A neighborhood is far different if it is dominated by enlisted military personnel rather than people who earn their living by farming. It is also different if most of the neighbors are clerical support or managers. What is wonderful is the sheer diversity of neighborhoods, allowing you to find the type that fits your lifestyle and aspirations.
In the Picnic Point neighborhood, 59.1% of the working population is employed in executive, management, and professional occupations. The second most important occupational group in this neighborhood is sales and service jobs, from major sales accounts, to working in fast food restaurants, with 18.9% of the residents employed. Other residents here are employed in manufacturing and laborer occupations (12.1%), and 9.7% in clerical, assistant, and tech support occupations.
The languages spoken by people in this neighborhood are diverse. These are tabulated as the languages people preferentially speak when they are at home with their families. The most common language spoken in the Picnic Point neighborhood is English, spoken by 71.2% of households. Other important languages spoken here include Korean, Chinese and Vietnamese.

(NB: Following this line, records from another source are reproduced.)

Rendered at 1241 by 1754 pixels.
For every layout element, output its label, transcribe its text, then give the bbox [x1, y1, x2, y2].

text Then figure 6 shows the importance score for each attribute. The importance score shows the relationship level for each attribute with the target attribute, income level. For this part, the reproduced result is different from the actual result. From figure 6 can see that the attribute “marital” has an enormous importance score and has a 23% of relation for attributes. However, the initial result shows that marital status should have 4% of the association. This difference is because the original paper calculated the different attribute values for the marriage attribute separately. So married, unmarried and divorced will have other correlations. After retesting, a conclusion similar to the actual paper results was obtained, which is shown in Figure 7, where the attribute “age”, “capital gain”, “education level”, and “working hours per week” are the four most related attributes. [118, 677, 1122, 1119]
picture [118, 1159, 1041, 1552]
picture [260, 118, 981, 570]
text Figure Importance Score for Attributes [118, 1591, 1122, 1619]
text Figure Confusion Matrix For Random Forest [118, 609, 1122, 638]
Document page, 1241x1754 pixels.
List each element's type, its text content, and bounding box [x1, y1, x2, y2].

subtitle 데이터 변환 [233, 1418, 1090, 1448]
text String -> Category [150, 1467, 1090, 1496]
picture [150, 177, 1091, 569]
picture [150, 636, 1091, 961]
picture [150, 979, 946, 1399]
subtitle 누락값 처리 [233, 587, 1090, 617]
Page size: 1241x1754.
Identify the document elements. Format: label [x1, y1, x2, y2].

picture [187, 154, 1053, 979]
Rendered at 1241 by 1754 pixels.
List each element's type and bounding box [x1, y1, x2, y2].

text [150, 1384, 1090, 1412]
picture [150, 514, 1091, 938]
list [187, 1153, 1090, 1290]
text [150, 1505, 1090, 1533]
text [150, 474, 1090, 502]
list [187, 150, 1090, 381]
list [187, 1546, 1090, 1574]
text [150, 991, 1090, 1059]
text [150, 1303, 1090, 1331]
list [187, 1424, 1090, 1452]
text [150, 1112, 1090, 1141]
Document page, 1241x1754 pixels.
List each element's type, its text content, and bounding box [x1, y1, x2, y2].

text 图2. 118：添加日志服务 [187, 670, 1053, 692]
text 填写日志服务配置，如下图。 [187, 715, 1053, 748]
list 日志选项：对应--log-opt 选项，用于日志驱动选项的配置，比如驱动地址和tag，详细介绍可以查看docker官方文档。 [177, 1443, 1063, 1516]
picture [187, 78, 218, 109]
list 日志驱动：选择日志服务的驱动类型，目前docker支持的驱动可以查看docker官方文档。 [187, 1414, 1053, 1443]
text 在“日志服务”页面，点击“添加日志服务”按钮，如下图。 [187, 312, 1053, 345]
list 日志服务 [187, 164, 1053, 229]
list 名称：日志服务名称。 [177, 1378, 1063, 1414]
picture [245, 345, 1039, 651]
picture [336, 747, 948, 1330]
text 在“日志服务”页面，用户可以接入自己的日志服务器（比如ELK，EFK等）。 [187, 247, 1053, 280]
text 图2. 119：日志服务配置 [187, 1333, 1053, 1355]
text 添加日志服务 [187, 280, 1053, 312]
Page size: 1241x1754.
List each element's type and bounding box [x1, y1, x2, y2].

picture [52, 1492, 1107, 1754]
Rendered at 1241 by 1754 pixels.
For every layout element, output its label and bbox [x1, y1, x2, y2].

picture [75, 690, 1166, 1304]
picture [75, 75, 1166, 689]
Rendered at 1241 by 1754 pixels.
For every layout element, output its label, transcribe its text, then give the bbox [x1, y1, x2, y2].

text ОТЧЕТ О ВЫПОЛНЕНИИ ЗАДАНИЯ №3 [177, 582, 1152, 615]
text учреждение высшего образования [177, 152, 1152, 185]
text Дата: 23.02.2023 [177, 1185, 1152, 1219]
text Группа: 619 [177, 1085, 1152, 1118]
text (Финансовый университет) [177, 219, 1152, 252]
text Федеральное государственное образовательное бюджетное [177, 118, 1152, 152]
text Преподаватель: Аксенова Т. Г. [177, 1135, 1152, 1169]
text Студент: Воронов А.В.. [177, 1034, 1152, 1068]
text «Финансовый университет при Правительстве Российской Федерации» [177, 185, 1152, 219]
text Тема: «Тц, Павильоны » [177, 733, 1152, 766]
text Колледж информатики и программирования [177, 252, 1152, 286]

Culture is shared learned behavior. We learn it from our parents, their parents, our houses of worship, and much of our culture – our learned behavior – comes from our ancestors. That is why ancestry and ethnicity can be so interesting and important to understand: places with concentrations of people of one or more ancestries often express those shared learned behaviors and this gives each neighborhood its own culture. Even different neighborhoods in the same city can have drastically different cultures.
In the Picnic Point neighborhood in Mukilteo, WA, residents most commonly identify their ethnicity or ancestry as Asian (25.7%). There are also a number of people of English ancestry (12.2%), and residents who report German roots (11.9%), and some of the residents are also of Norwegian ancestry (9.0%), along with some Irish ancestry residents (8.8%), among others. In addition, 25.9% of the residents of this neighborhood were born in another country.
How you get to work – car, bus, train or other means – and how much of your day it takes to do so is a large quality of life and financial issue. Especially with gasoline prices rising and expected to continue doing so, the length and means of one's commute can be a financial burden. Some neighborhoods are physically located so that many residents have to drive in their own car, others are set up so many walk to work, or can take a train, bus, or bike. The greatest number of commuters in Picnic Point neighborhood spend between 15 and 30 minutes commuting one-way to work (35.4% of working residents), which is shorter than the time spent commuting to work for most Americans.
Here most residents (65.6%) drive alone in a private automobile to get to work. In addition, quite a number also carpool with coworkers, friends, or neighbors to get to work (7.6%) . In a neighborhood like this, as in most of the nation, many residents find owning a car useful for getting to work.